SUPPLIED PASSAGE
I'd like to be clear again, that XSL would only be useful for material
already in OSIS formats (or in valid ThML - I think TEI is also an XML
format?).  I doubt many modules in ThML are strictly valid at their
import times, so XSL wouldn't be very useful, and GBF is a monster
unto itself.  Doing the above in XSL from an OSIS source would not be
much different in complexity than what you have listed there.

<xsl:template match="verse[@osisID='2thes.2.13']/w[@n=3]">
The morphology of word three is: <xsl:value-of select="@morph" />
</xsl:template>

Or something similar (my knowledge of exact OSIS attribute names and
values wanes and it's been two or three weeks since I wrote an XPath
expression).

Of course, the string processing portion of SWORD would continue to be
of great importance for any modules in GBF format or similar to bring
them into a useful form.  In that way, SWORD would continue to be more
than just a text rendering engine.  It would continue to offer all of
its features, its buffering from the system and from the format, its
indexing, its module fetching and storing, etc.

> ______________________
>
>
> And finally, if bullets aren't flying already, I'll stir the heat up with...

TASK INSTRUCTIONS
Answer these questions from the forum post above:
1. Which format does the writer call "a monster unto itself"?
2. Which attribute does the xsl:value-of element in the sample template select?
3. How long has it been since the writer last wrote an XPath expression?

STORED DATA
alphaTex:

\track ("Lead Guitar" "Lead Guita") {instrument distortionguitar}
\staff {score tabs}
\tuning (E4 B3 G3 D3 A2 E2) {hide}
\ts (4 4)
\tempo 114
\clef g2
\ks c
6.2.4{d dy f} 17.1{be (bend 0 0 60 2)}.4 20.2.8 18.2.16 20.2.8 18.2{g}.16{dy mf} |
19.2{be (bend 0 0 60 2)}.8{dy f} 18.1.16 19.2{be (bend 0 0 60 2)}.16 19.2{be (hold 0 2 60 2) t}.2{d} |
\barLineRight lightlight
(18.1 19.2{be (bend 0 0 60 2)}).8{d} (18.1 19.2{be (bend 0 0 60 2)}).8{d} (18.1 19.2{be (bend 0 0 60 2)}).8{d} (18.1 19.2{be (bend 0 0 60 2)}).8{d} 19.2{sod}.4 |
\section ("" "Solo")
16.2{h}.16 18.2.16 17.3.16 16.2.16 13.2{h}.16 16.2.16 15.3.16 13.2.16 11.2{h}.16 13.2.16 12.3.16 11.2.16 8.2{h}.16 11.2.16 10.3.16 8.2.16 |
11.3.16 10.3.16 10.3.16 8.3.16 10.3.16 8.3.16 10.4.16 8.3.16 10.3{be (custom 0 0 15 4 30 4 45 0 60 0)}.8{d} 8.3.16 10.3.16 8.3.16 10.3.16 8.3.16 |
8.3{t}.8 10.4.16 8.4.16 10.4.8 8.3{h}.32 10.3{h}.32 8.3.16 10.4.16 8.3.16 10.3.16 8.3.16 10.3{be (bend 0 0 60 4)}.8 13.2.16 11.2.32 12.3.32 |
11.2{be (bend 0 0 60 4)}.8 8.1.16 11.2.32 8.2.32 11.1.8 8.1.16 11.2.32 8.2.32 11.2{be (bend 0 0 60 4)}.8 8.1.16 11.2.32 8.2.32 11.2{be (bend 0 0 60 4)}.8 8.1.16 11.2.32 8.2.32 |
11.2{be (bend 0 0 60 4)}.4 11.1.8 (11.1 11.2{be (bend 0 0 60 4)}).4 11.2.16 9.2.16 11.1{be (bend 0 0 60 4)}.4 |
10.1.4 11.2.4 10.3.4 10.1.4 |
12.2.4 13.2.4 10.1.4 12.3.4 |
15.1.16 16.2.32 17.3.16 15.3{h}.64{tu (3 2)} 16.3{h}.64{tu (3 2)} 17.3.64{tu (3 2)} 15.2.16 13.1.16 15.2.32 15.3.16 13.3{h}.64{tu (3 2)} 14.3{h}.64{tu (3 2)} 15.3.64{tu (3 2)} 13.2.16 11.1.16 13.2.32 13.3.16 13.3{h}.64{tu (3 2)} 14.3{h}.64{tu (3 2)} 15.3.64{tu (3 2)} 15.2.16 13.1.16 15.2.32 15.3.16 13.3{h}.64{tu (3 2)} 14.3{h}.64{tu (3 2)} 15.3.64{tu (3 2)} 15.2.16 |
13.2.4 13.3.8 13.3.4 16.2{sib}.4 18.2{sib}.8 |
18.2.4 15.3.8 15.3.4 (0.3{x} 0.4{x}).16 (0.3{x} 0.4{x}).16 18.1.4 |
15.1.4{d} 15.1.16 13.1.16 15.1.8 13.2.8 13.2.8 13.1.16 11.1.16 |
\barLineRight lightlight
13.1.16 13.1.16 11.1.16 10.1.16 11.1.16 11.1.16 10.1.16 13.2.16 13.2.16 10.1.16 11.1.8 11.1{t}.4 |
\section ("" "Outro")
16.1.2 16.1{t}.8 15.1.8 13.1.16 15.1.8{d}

ANSWER TO THE PROBLEM
1. GBF
2. The morph attribute (@morph)
3. Two or three weeks